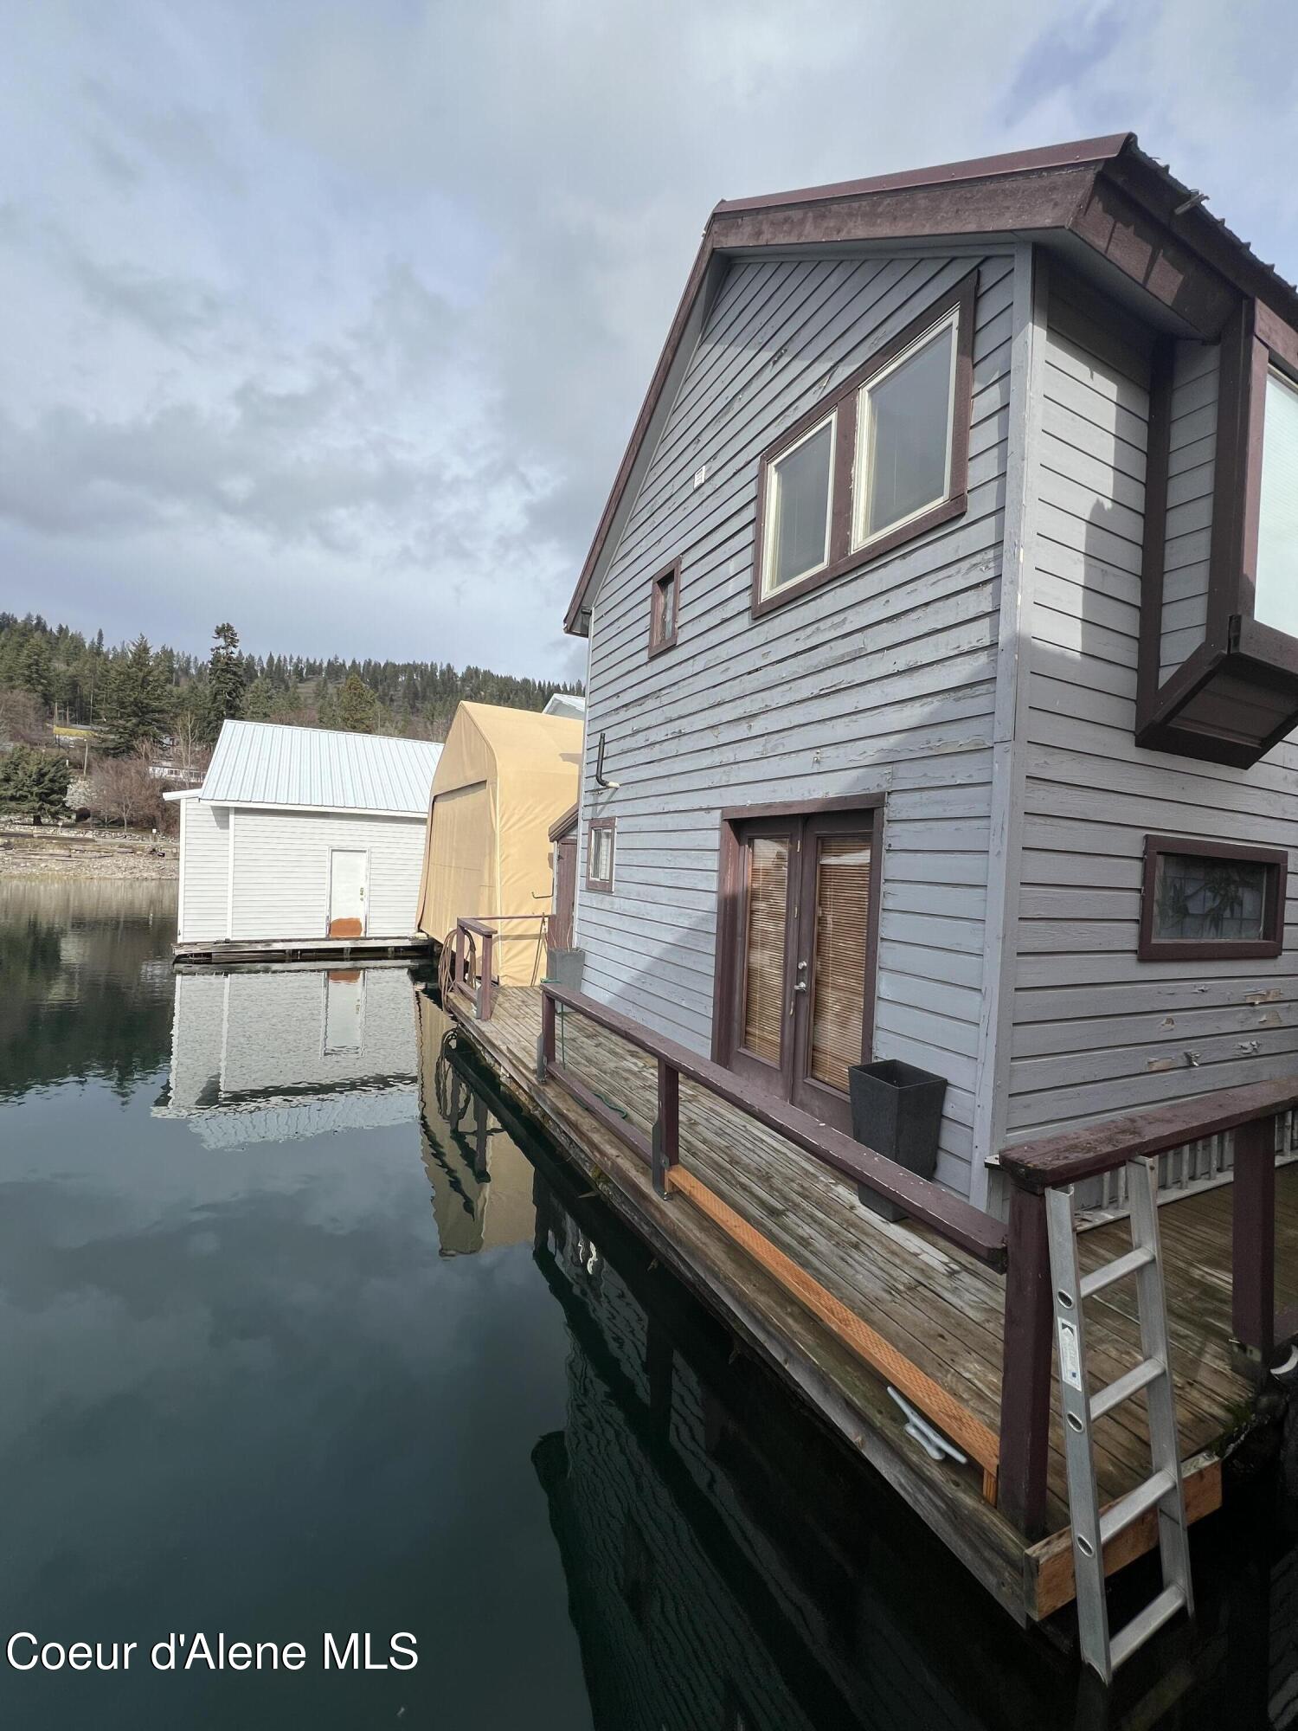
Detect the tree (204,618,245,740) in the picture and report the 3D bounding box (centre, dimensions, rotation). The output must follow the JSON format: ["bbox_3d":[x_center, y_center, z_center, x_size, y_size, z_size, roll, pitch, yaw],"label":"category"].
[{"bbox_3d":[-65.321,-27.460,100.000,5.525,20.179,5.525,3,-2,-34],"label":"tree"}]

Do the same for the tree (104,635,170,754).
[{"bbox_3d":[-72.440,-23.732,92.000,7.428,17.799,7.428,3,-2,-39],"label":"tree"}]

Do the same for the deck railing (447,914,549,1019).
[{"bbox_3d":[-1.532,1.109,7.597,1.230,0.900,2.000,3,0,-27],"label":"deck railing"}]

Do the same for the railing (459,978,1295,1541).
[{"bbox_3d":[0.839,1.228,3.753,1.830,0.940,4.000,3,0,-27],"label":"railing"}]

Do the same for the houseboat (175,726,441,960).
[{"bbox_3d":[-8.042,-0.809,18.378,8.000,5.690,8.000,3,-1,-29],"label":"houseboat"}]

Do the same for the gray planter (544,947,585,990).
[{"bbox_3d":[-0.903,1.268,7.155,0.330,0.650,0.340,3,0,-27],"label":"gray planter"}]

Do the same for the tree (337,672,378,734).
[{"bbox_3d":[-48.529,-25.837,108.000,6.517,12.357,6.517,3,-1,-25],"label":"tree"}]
□ □ □ □ □ □ □
All lines from the one with "Do the same for the tree (104,635,170,754)." through the end of the data must be repeated exactly, and nothing else may be repeated.

Do the same for the tree (104,635,170,754).
[{"bbox_3d":[-72.440,-23.732,92.000,7.428,17.799,7.428,3,-2,-39],"label":"tree"}]

Do the same for the deck railing (447,914,549,1019).
[{"bbox_3d":[-1.532,1.109,7.597,1.230,0.900,2.000,3,0,-27],"label":"deck railing"}]

Do the same for the railing (459,978,1295,1541).
[{"bbox_3d":[0.839,1.228,3.753,1.830,0.940,4.000,3,0,-27],"label":"railing"}]

Do the same for the houseboat (175,726,441,960).
[{"bbox_3d":[-8.042,-0.809,18.378,8.000,5.690,8.000,3,-1,-29],"label":"houseboat"}]

Do the same for the gray planter (544,947,585,990).
[{"bbox_3d":[-0.903,1.268,7.155,0.330,0.650,0.340,3,0,-27],"label":"gray planter"}]

Do the same for the tree (337,672,378,734).
[{"bbox_3d":[-48.529,-25.837,108.000,6.517,12.357,6.517,3,-1,-25],"label":"tree"}]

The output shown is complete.